* Directions for this task: Quote the entries in full, character for character, without their images.

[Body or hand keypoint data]
=== Begin Enclosure ===
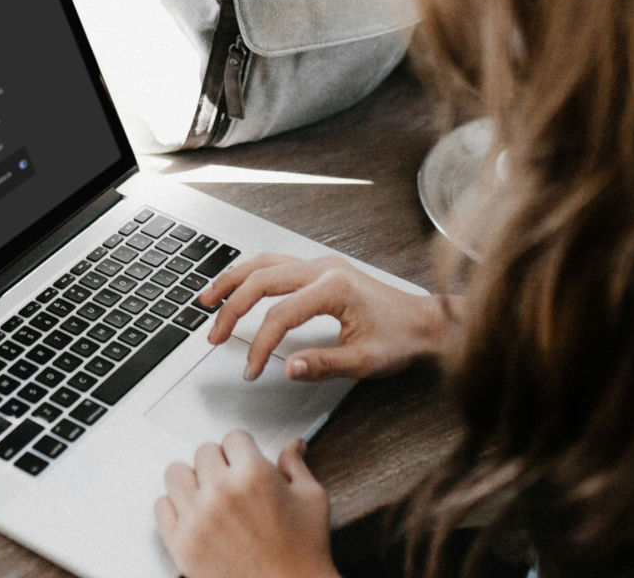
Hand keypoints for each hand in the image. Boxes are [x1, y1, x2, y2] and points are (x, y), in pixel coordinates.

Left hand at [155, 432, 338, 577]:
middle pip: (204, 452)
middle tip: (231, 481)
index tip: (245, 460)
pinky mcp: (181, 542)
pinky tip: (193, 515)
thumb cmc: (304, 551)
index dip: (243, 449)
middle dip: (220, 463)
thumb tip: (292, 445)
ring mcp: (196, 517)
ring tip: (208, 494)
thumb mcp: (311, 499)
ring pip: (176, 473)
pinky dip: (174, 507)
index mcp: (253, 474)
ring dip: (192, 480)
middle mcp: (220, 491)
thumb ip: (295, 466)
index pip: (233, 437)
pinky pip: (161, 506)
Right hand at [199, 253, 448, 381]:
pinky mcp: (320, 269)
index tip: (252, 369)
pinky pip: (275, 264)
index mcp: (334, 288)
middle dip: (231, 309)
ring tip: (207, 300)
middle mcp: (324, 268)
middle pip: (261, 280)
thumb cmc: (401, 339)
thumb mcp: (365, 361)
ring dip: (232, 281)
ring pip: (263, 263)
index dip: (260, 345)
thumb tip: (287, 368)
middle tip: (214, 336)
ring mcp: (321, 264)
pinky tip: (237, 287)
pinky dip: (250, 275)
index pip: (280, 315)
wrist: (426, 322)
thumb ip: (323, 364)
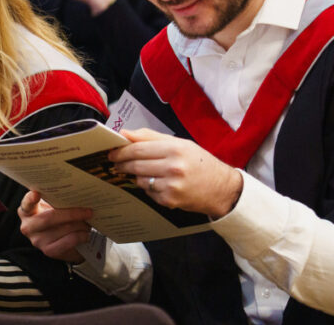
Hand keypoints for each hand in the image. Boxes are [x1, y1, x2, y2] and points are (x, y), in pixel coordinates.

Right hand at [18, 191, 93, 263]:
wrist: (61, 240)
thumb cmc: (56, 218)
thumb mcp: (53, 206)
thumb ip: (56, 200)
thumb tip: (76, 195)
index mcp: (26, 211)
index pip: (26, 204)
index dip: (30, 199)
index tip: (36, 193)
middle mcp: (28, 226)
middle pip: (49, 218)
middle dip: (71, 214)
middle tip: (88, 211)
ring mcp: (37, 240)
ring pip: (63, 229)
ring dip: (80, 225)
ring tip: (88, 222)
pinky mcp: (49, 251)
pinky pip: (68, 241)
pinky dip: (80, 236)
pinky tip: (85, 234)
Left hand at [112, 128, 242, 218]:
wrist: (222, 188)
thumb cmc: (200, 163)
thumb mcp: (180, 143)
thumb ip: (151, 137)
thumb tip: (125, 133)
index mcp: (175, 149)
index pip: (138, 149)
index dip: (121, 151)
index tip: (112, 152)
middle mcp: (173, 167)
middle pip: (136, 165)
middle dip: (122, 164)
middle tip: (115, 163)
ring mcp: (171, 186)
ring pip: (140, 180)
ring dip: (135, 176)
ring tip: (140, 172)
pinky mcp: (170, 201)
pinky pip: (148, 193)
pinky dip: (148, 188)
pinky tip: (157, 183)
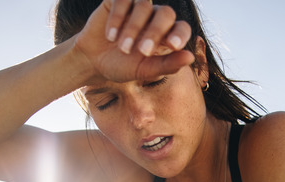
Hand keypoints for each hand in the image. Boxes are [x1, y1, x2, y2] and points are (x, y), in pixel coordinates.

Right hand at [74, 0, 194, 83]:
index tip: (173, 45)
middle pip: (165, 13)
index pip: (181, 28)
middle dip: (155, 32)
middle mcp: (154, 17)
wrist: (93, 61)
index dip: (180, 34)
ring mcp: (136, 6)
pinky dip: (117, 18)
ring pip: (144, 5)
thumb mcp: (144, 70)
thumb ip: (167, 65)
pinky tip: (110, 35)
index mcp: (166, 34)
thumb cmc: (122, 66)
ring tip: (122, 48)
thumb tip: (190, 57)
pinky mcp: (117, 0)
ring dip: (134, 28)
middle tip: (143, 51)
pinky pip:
=== End Enclosure ===
* Solution for this exercise:
Hand keypoints for each hand in the image. Boxes are [x1, y1, x2, y2] and points are (x, y), in pixel coordinates.

Left hand at [155, 432, 338, 577]:
middle pip: (204, 452)
middle tip: (231, 481)
index tip: (245, 460)
pinky mcp: (181, 542)
pinky tip: (193, 515)
thumb cmc: (304, 551)
index dip: (243, 449)
middle dip: (220, 463)
thumb tip: (292, 445)
ring mcp: (196, 517)
ring tip: (208, 494)
thumb mcp: (311, 499)
ring pip: (176, 473)
pinky dip: (174, 507)
index mcp: (253, 474)
ring dip: (192, 480)
middle mcp: (220, 491)
thumb ip: (295, 466)
index pip: (233, 437)
pinky pip: (161, 506)
Right hand at [199, 253, 448, 381]:
pinky mcp: (320, 269)
index tip: (252, 369)
pinky pip: (275, 264)
index mcp: (334, 288)
middle dip: (231, 309)
ring tip: (207, 300)
middle mcp: (324, 268)
middle pip: (261, 280)
thumb cmc: (401, 339)
thumb mcp: (365, 361)
ring dip: (232, 281)
ring pip: (263, 263)
index dip: (260, 345)
thumb tip: (287, 368)
middle tip: (214, 336)
ring mcp: (321, 264)
pinky tip: (237, 287)
pinky dip: (250, 275)
index pip: (280, 315)
wrist: (426, 322)
thumb ip: (323, 364)
Hand keypoints for each hand in the image. Boxes are [x1, y1, x2, y2] and points are (x, y), in pixel coordinates.

Right hand at [18, 191, 93, 263]:
wrist: (61, 240)
thumb cmc: (56, 218)
thumb mcp: (53, 206)
thumb ip: (56, 200)
thumb tip: (76, 195)
index mcp: (26, 211)
index pip: (26, 204)
index dip: (30, 199)
index tip: (36, 193)
middle mcp: (28, 226)
middle pip: (49, 218)
middle dip: (71, 214)
middle tip: (88, 211)
ring mcp: (37, 240)
ring pip: (63, 229)
ring dip: (80, 225)
ring tip: (88, 222)
pinky mcp: (49, 251)
pinky pip: (68, 241)
pinky dip: (80, 236)
pinky tip: (85, 234)
Left hand at [112, 128, 242, 218]:
wrist: (222, 188)
thumb cmc: (200, 163)
thumb mcp: (180, 143)
thumb ip: (151, 137)
thumb tip: (125, 133)
index mcp: (175, 149)
index pip: (138, 149)
index dip: (121, 151)
index tip: (112, 152)
middle mcp: (173, 167)
middle pip: (136, 165)
middle dip: (122, 164)
middle tip: (115, 163)
ring mcp: (171, 186)
ring pip: (140, 180)
ring dip: (135, 176)
ring tip: (140, 172)
pinky mcp: (170, 201)
pinky pip: (148, 193)
pinky dip: (148, 188)
pinky tip: (157, 183)
Hand keypoints for each hand in the image. Boxes are [x1, y1, x2, y2] and points are (x, y), in pixel coordinates.

Right hand at [74, 0, 194, 83]:
index tip: (173, 45)
middle pip: (165, 13)
index pip: (181, 28)
middle dip: (155, 32)
middle mcp: (154, 17)
wrist: (93, 61)
index dip: (180, 34)
ring mcp: (136, 6)
pinky dip: (117, 18)
ring pip: (144, 5)
thumb mcp: (144, 70)
thumb ip: (167, 65)
pinky tip: (110, 35)
index mcp: (166, 34)
thumb cmc: (122, 66)
ring tip: (122, 48)
thumb tip: (190, 57)
pinky mcp: (117, 0)
ring dip: (134, 28)
middle tip: (143, 51)
pinky pip:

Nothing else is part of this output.